Wise(ワイズ)というサービスをご存知でしょうか。海外旅行での使い方や活用が注目されており、従来の海外決済手段を見直すきっかけになるかもしれません。Wiseを利用するメリットだけでなく、もちろんデメリットも理解した上で、海外で使う準備を整えることが大切です。
多くの方が海外旅行の準備で頭を悩ませるのが「お金の管理」です。高額な両替手数料、分かりにくい為替レート、多額の現金を持ち歩く不安…。これらは多くの旅行者が経験する共通の悩みでしょう。
この記事では、そうした悩みを解決する可能性を秘めたWiseが使える国や通貨、気になる手数料、そして安全性について解説します。海外旅行での両替やATM利用はもちろん、便利なデビットカードとデジタルカードの違いも具体的にカバーします。旅行前の準備や入金方法から、留学や長期滞在での応用まで、Wiseを賢く使いこなすための情報を網羅的にお届けします。

> _練習問題_
[1] 本文によると、多くの人が海外旅行の準備で頭を悩ませるのは何ですか。
[2] データ抜粋の行のうち、先頭の行から「44: (1328, 592)」を含む行までを、両端も含めてそのまま書き写してください。画像を示す行は答えに入れないでください。
データ抜粋の行は本文とは無関係です。

> _データ抜粋_
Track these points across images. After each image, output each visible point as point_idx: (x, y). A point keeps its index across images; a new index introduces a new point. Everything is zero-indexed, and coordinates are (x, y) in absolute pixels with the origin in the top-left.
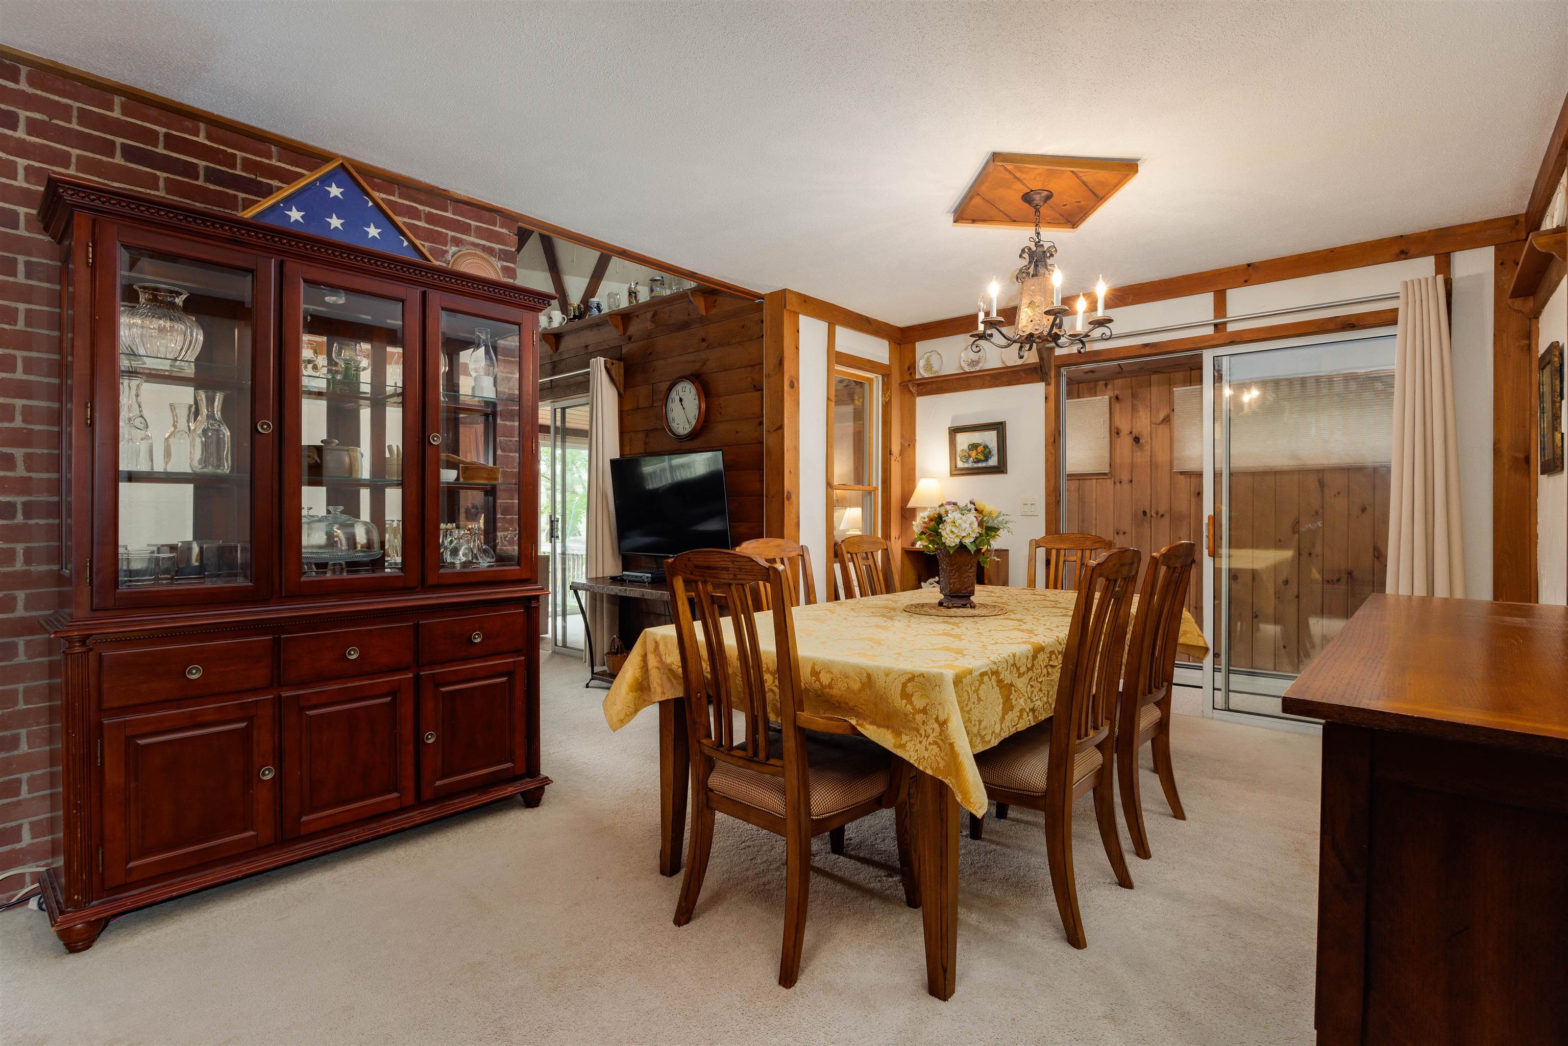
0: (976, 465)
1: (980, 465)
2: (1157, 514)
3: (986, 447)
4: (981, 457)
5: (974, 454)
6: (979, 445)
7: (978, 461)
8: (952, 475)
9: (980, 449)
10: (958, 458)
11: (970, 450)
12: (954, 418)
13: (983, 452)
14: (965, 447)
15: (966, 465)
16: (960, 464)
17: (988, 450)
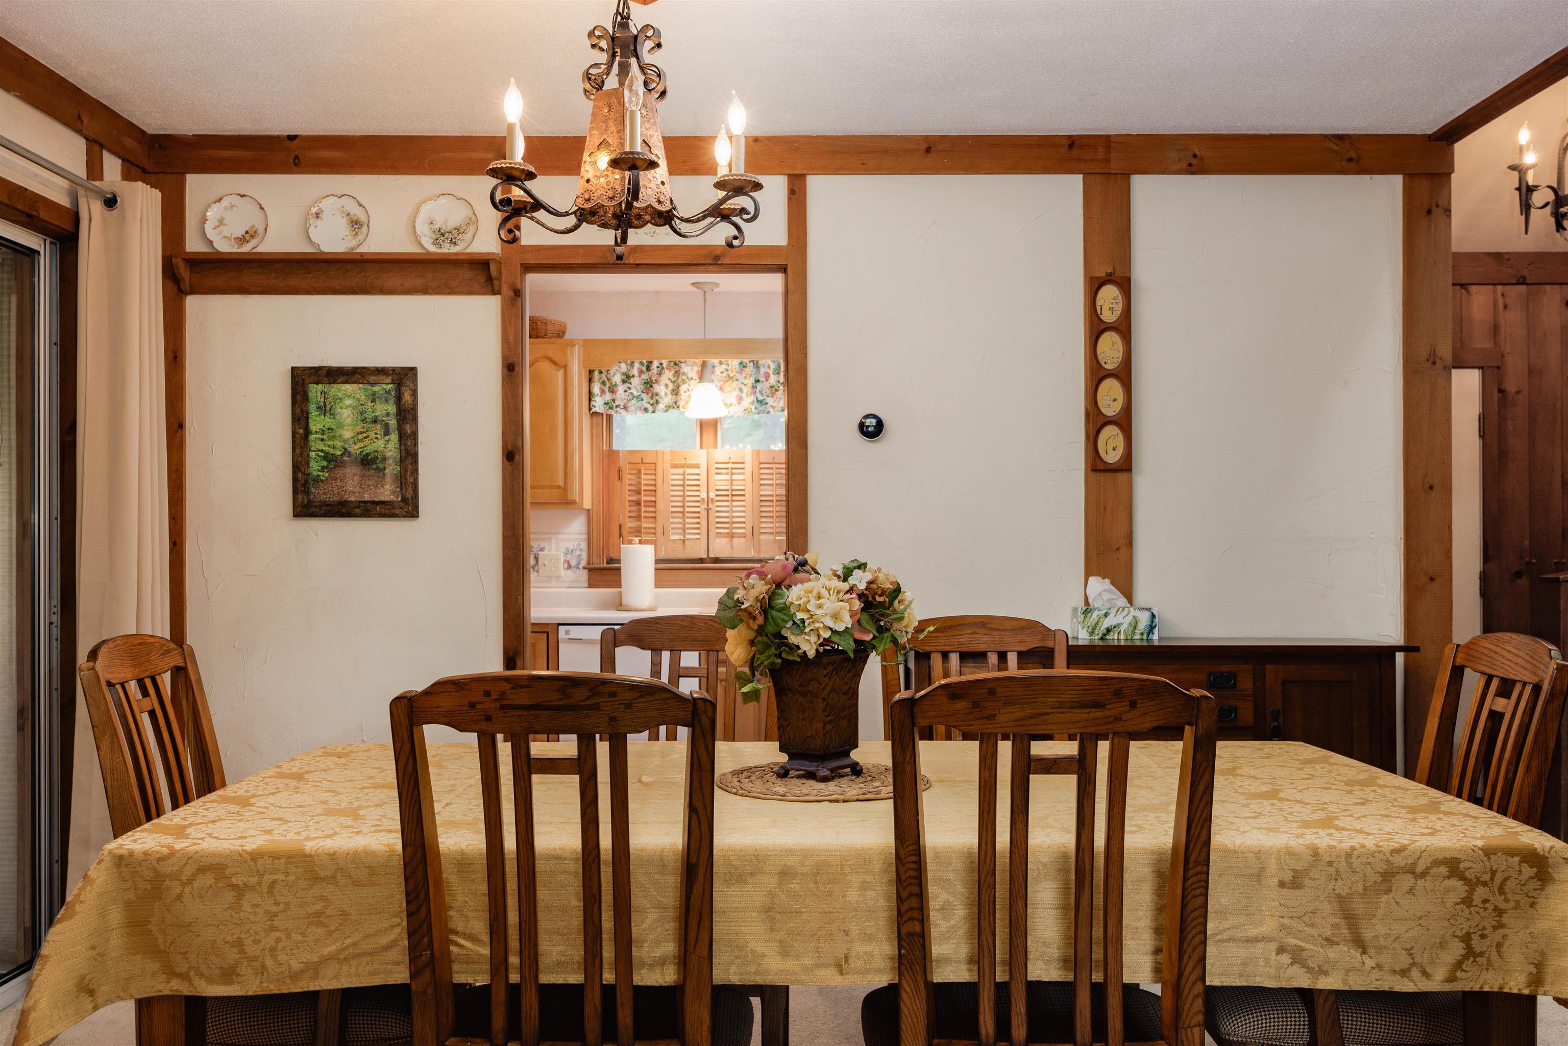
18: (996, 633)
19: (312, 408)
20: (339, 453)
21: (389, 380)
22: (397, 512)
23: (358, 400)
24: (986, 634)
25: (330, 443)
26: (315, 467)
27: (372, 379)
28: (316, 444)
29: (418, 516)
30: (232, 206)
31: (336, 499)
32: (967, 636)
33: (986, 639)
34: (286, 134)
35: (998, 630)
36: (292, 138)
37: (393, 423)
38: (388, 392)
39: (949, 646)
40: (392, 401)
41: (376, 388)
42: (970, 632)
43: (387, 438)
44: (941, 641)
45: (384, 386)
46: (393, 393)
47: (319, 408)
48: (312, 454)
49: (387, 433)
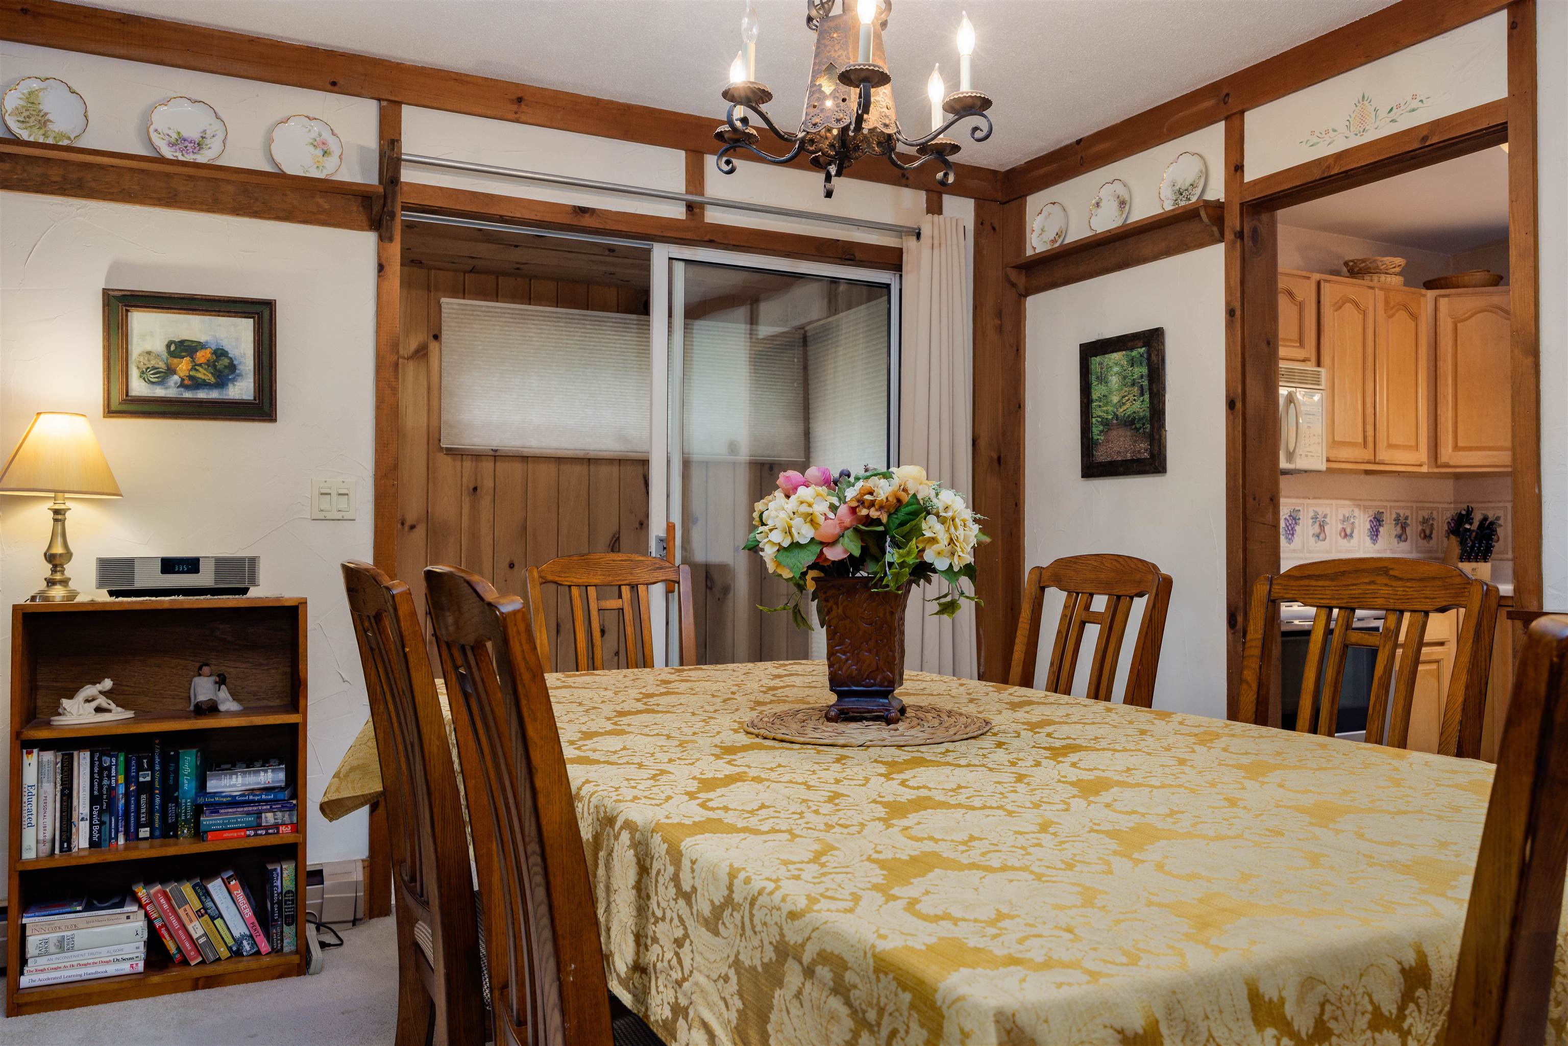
0: (188, 395)
1: (202, 395)
2: (403, 524)
3: (220, 353)
4: (203, 374)
5: (183, 366)
6: (200, 346)
7: (196, 384)
8: (110, 412)
9: (202, 356)
10: (134, 373)
11: (172, 354)
12: (115, 268)
13: (211, 365)
14: (159, 346)
15: (159, 392)
16: (139, 387)
17: (226, 362)
18: (1400, 583)
19: (1094, 377)
20: (1110, 417)
21: (1141, 344)
22: (1148, 468)
23: (1122, 366)
24: (1386, 585)
25: (1105, 408)
26: (1096, 430)
27: (1130, 344)
28: (1097, 411)
29: (1165, 472)
30: (1050, 214)
31: (1109, 459)
32: (1362, 587)
33: (1385, 591)
34: (1074, 140)
35: (1401, 579)
36: (1079, 142)
37: (1145, 383)
38: (1141, 356)
39: (1338, 599)
40: (1144, 363)
41: (1134, 353)
42: (1367, 580)
43: (1141, 399)
44: (1328, 592)
45: (1139, 350)
46: (1145, 355)
47: (1097, 378)
48: (1094, 420)
49: (1142, 394)
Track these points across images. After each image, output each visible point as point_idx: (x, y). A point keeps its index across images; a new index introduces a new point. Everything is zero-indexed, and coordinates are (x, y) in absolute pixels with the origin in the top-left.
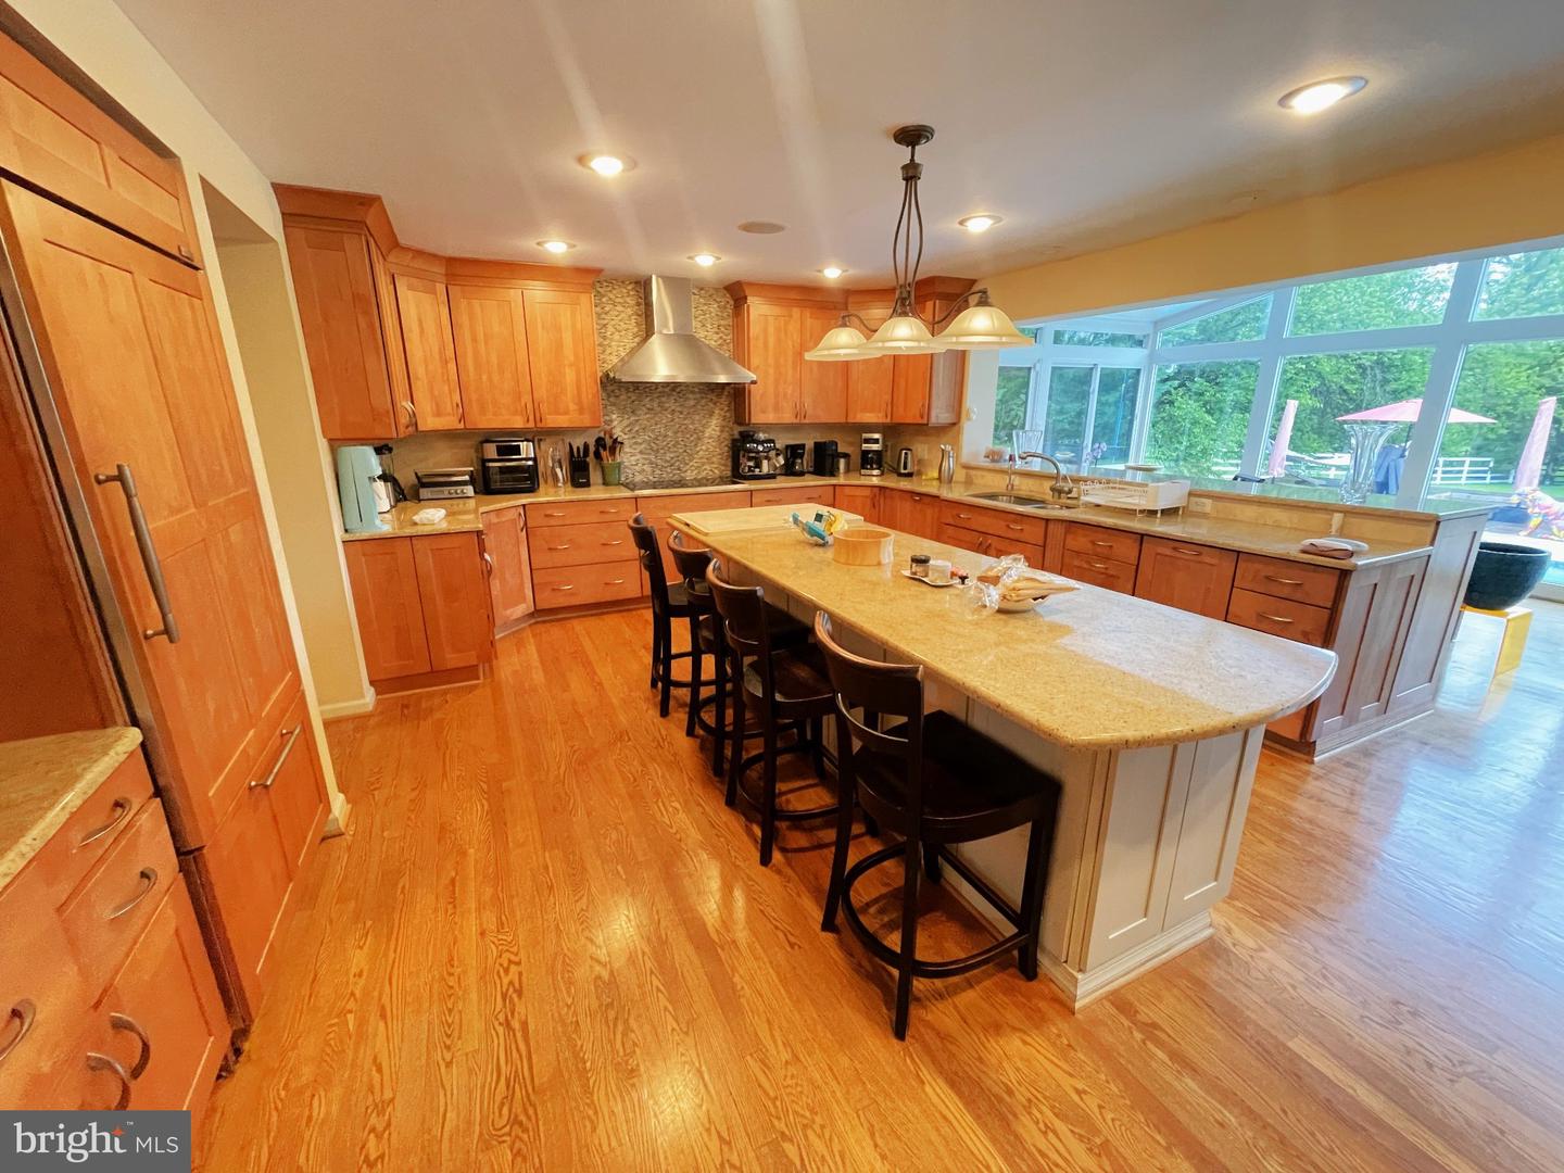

> _解答_
[1] お金の管理です。

[2]
Track these points across images. After each image, output each visible point as point_idx: (x, y). A point keeps its index across images; a new index introduces a new point. Everything is zero-indexed, and coordinates are (x, y) in absolute pixels with the origin in the top-left.
0: (976, 465)
1: (980, 465)
2: (1157, 514)
3: (986, 447)
4: (981, 457)
5: (974, 454)
6: (979, 445)
7: (978, 461)
8: (952, 475)
9: (980, 449)
10: (958, 458)
11: (970, 450)
12: (954, 418)
13: (983, 452)
14: (965, 447)
15: (966, 465)
16: (960, 464)
17: (988, 450)
18: (996, 633)
19: (312, 408)
20: (339, 453)
21: (389, 380)
22: (397, 512)
23: (358, 400)
24: (986, 634)
25: (330, 443)
26: (315, 467)
27: (372, 379)
28: (316, 444)
29: (418, 516)
30: (232, 206)
31: (336, 499)
32: (967, 636)
33: (986, 639)
34: (286, 134)
35: (998, 630)
36: (292, 138)
37: (393, 423)
38: (388, 392)
39: (949, 646)
40: (392, 401)
41: (376, 388)
42: (970, 632)
43: (387, 438)
44: (941, 641)
45: (384, 386)
46: (393, 393)
47: (319, 408)
48: (312, 454)
49: (387, 433)
0: (188, 395)
1: (202, 395)
2: (403, 524)
3: (220, 353)
4: (203, 374)
5: (183, 366)
6: (200, 346)
7: (196, 384)
8: (110, 412)
9: (202, 356)
10: (134, 373)
11: (172, 354)
12: (115, 268)
13: (211, 365)
14: (159, 346)
15: (159, 392)
16: (139, 387)
17: (226, 362)
18: (1400, 583)
19: (1094, 377)
20: (1110, 417)
21: (1141, 344)
22: (1148, 468)
23: (1122, 366)
24: (1386, 585)
25: (1105, 408)
26: (1096, 430)
27: (1130, 344)
28: (1097, 411)
29: (1165, 472)
30: (1050, 214)
31: (1109, 459)
32: (1362, 587)
33: (1385, 591)
34: (1074, 140)
35: (1401, 579)
36: (1079, 142)
37: (1145, 383)
38: (1141, 356)
39: (1338, 599)
40: (1144, 363)
41: (1134, 353)
42: (1367, 580)
43: (1141, 399)
44: (1328, 592)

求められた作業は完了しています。